~American Dreamz
Photograph by GLEN WILSON – Courtesy of UNIVERSAL
Film Review
April 24, 2006 by JAN ALBERT
AMERICAN DREAMZ
Opens April 21, 2006
I laughed alot at American Dreamz. Maybe I am relaxing my standards, but I think most critics were a little too tough on this genial little film, penalizing director/writer Paul Weitz (American Pie) for not going far enough.
I applaud him for even coming up with the idea of combining an American Idol-like talent show, the threat of terrorism, and the White House of George W. Bush into a comedy.
Briefly, the story centers around production of American Dreamz, the nation’s #1 TV show, and what happens when an Arab terrorist infiltrates as a contestant and the President of the U.S. appears as a guest judge to boost his plummeting popularity in the polls.
After an acid-tongued, sharp start, things get a little softer, but if the film doesn’t soar
throughout, there are still several priceless moments. I loved it when a terrorist watching American Dreamz in a desert tent via satellite, exclaims rapturously after watching their sleeper cell contestant warble “My Way”, – “he nailed it!”

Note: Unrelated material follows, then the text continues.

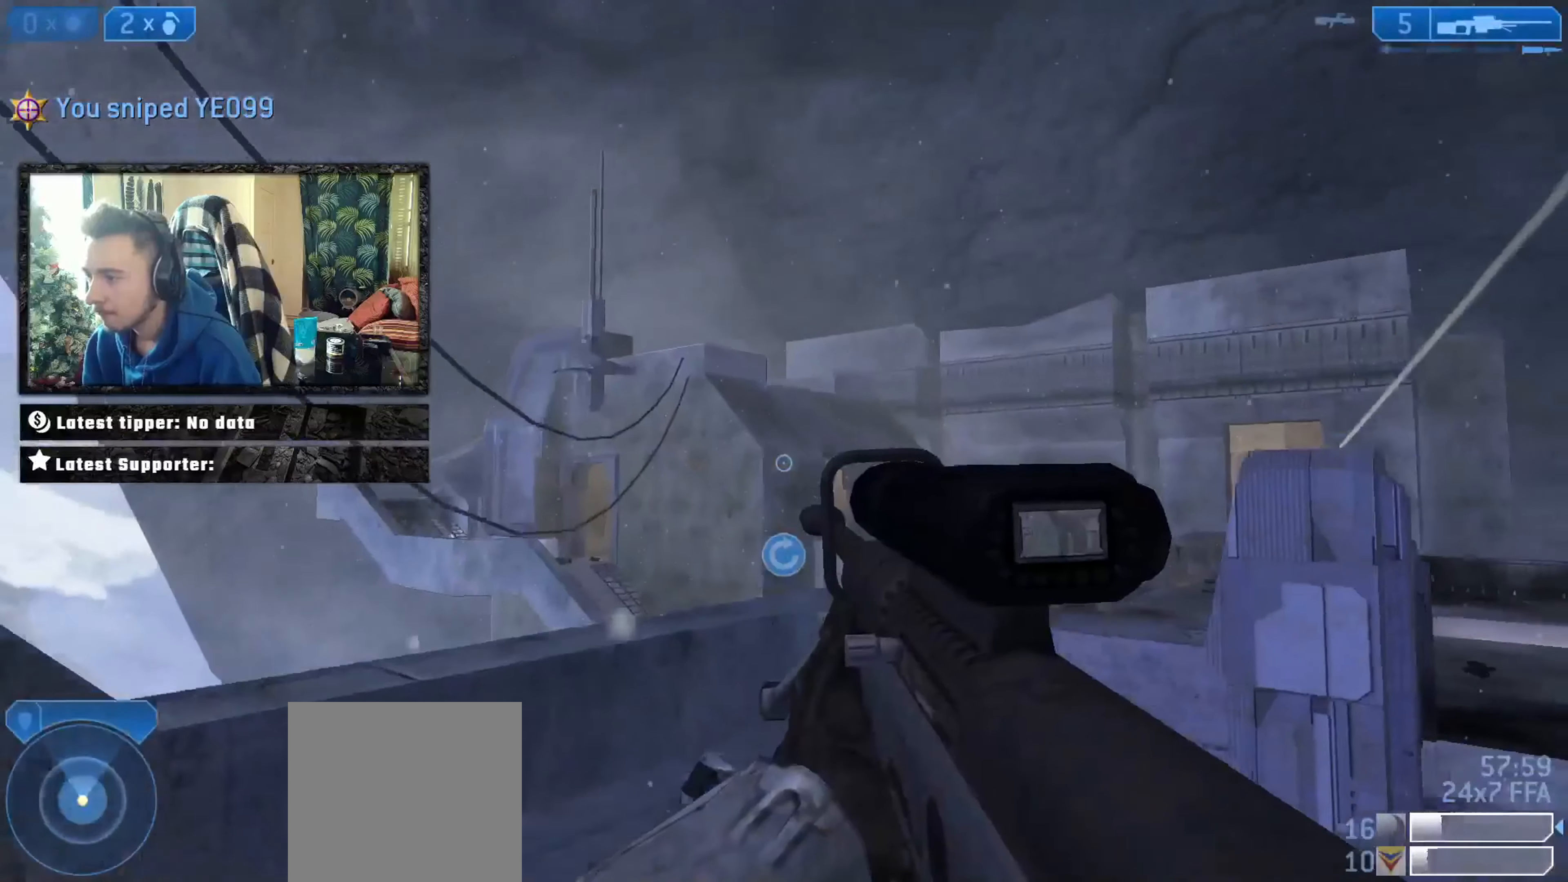
{"buttons": [], "left_stick": "left", "right_stick": "center", "events": [[84, "left_stick", "down-right"], [84, "right_stick", "center"], [150, "left_stick", "center"], [251, "left_stick", "left"], [251, "right_stick", "down-right"], [384, "right_stick", "center"]]}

Mandy Moore as a wanna be Idol with a heart of brass and Hugh Grant as the swarmy Simon Cowellesque-impresario of the show – 2 utterly self involved people who briefly need each other – more than acquit themselves, and the rest of the players (including Dennis Quaid as the President, dumber than a board but with the stirrings of a conscience and William Dafoe as the Karl Rove power behind the throne) look like they are having such a good time, it’s infectious.
For the film historians among you, compare this to Bye Bye Birdy, rather than The Americanization of Emily.
True, it doesn’t sink its teeth into this rich material the way a great satire like THANK YOU FOR SMOKING does, but it wins my vote for at least nibbling around the edges. I give American Dreamz a solid middle of the road B (an A to Universal’s promotion team for the film’s tag line — “IMAGINE A COUNTRY WHERE MORE PEOPLE VOTE FOR A POP IDOL THAN THEIR NEXT PRESIDENT.”)
Relax and enjoy it, then go home and read a newspaper like the President in the film does.